Cobalt-60 is produced by a three reaction process involving neutron capture, beta-emission, and neutron capture. The initial reactant in the production of cobalt-60 is ________.a. 59Co b. 56Fe c. 58Fe d. 61Co e. 60Fe

Answer 1

Answer : The correct option is, (C) $^{58}\textrm{Fe}$

Explanation :

Neutron capture : In this decay process, an atomic nucleus and one or more number of neutrons collide and combine to form a heavier nucleus. The mass number changes in this process.

The neutron capture equation is represented as,

$_Z^A\textrm{X}+_{0}^1\textrm{n}\rightarrow _{Z}^{A+1}\textrm{X}+\gamma$

(A is the atomic mass number and Z is the atomic number)

Beta emission or beta minus decay : It is a type of decay process, in which a neutrons gets converted to proton, an electron and anti-neutrino. In this the atomic mass number remains same.

The beta minus decay equation is represented as,

$_Z^A\textrm{X}\rightarrow _{Z+1}^A\textrm{Y}+_{-1}^0e$

(A is the atomic mass number and Z is the atomic number)

As per question, the cobalt-60 is produced by a three reaction process involving neutron capture, beta-emission, and neutron capture.

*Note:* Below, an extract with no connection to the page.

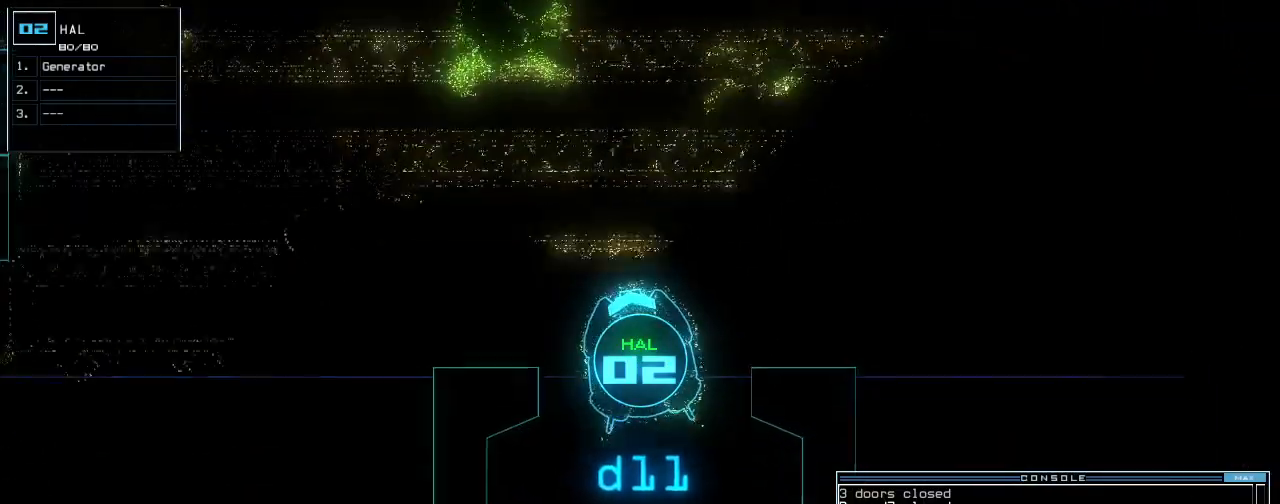
{"keys": ["down"], "events": [[80, "right", "down"], [140, "right", "up"]]}
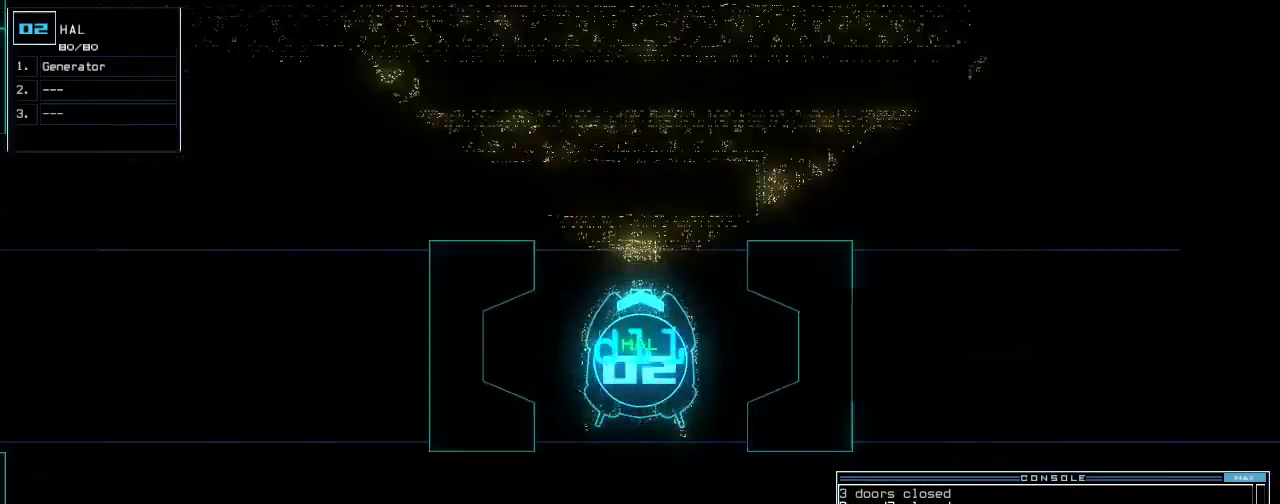
{"keys": ["down", "left"], "events": [[460, "left", "down"]]}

Process 1 : Neutron capture.

$_{26}^{58}\textrm{Fe}+_{0}^1\textrm{n}\rightarrow _{26}^{59}\textrm{Fe}+\gamma$

Process 2 : Beta emission.

$_{26}^{59}\textrm{Fe}\rightarrow _{27}^{59}\textrm{Co}+_{-1}^0e$

Process 3 : Neutron capture.

$_{27}^{59}\textrm{Co}+_{0}^1\textrm{n}\rightarrow _{26}^{60}\textrm{Co}+\gamma$

From this we conclude that, the initial reactant in the production of cobalt-60 is $_{26}^{58}\textrm{Fe}$

Hence, the correct option is, (C) $^{58}\textrm{Fe}$